I am a researcher working on geophysical inversion. Which can requires solving linear system: Au = rhs. Here A is often sparse matrix, but rhs and u can are either dense matrix or vector. To proceed gradient-based inversion, we need sensitivity computation, and it requires a number of matrix-matrix and matrix-vector multiplication. Recently I have found a weird behaviour in matrix (sparse) - matrix (dense) multiplication, and below is an example:

import numpy as np
import scipy.sparse as sp
n = int(1e6)
m = int(100)
e = np.ones(n)
A = sp.spdiags(np.vstack((e, e, e)), np.array([-1, 0, 1]), n, n)
A = A.tocsr()
u = np.random.randn(n,m)

%timeit rhs = A*u[:,0]
#10 loops, best of 3: 22 ms per loop    
%timeit rhs = A*u[:,:10]
#10 loops, best of 3: 98.4 ms per loop
%timeit rhs = A*u
#1 loop, best of 3: 570 ms per loop​

I was expecting almost linear increase in compution time when I am increasing the size of dense matrix u multiplied by sparse matrix A (e.g. the second one A*u[:,:10] supposed to me 220 ms and the final one A*u[:,:10] 2.2s). However, it is much faster than I expected. Reversely, Matrix-vector multiplication is much slower than Matrix-Matrix multiplication. Can someone explain why? Further, is there an effective way to boost up Matrix-vector multiplication similar level of efficiency to Matrix-Matrix multiplication?

1
You/I would have to dig into the function calling stack for these multiplications. And that's not a trivial task.
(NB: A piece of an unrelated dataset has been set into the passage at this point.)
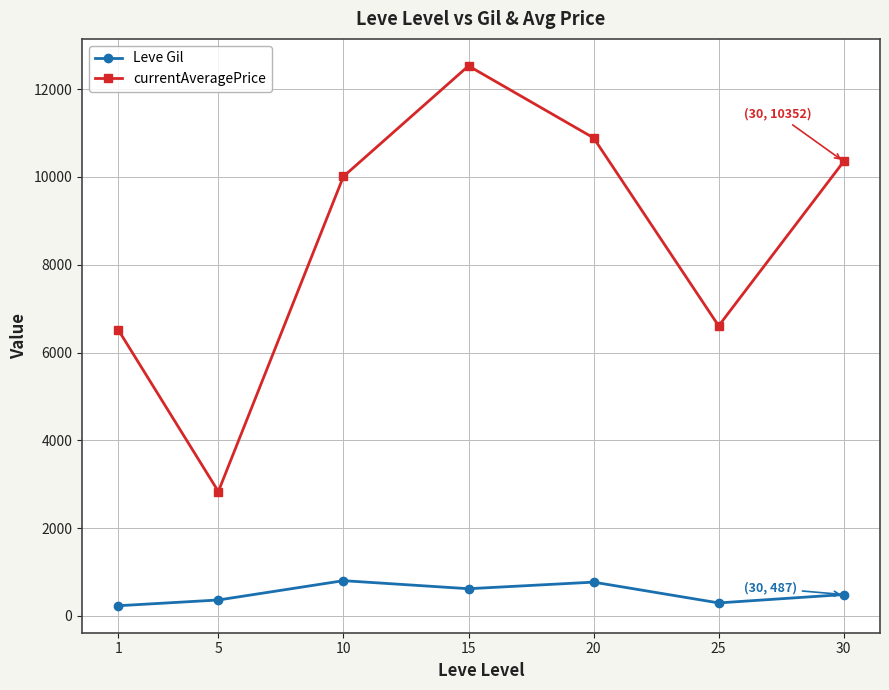

What is the minimum value shown in the chart?

232.5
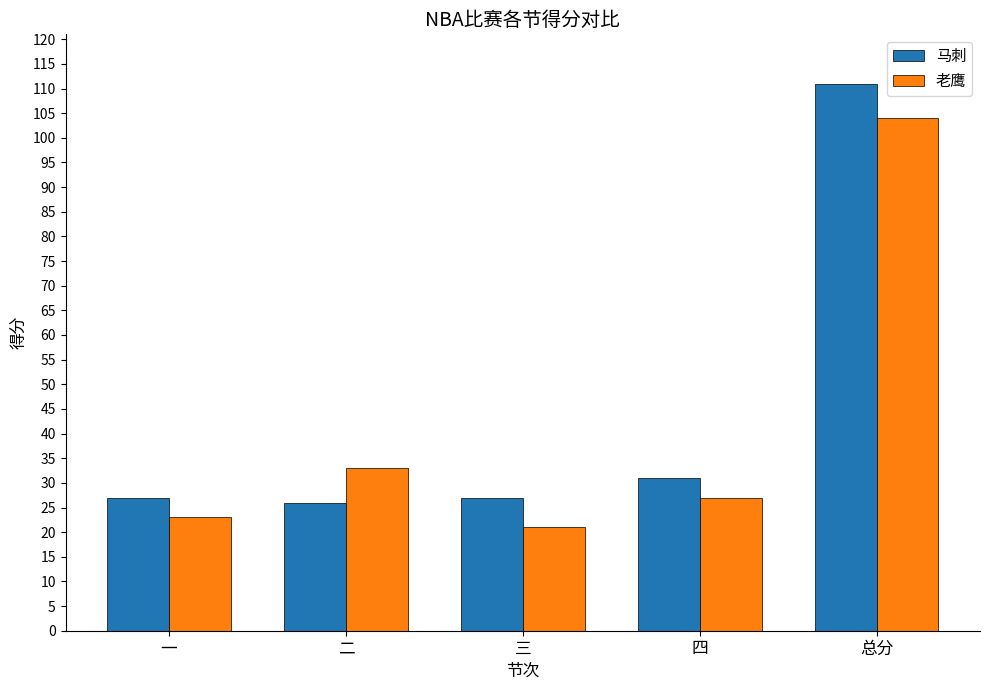

At which category is the sum across all series the highest?

总分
Clearly it isn't just iterating over columns of u and collecting values. This is a sparse*dense=>dense case, and different from a sparse*sparse or dense*dense.hpaulj

1 Answers

2
votes

If you look at the source code, you can see that csr_matvec (which implements matrix-vector multiplication) is implemented as a straightforward sum loop in C code, while csr_matvecs (which implements matrix-matrix multiplication) is implemented as a call to the axpy BLAS routine. Depending on what BLAS library your installation is linked to, such a call can be far more efficient than the straightforward C implementation used for matrix-vector multiplication. That's likely why you're seeing matrix-vector multiplication be so slow.

Changing scipy so that it calls BLAS in the matrix-vector case could be a useful contribution to the package.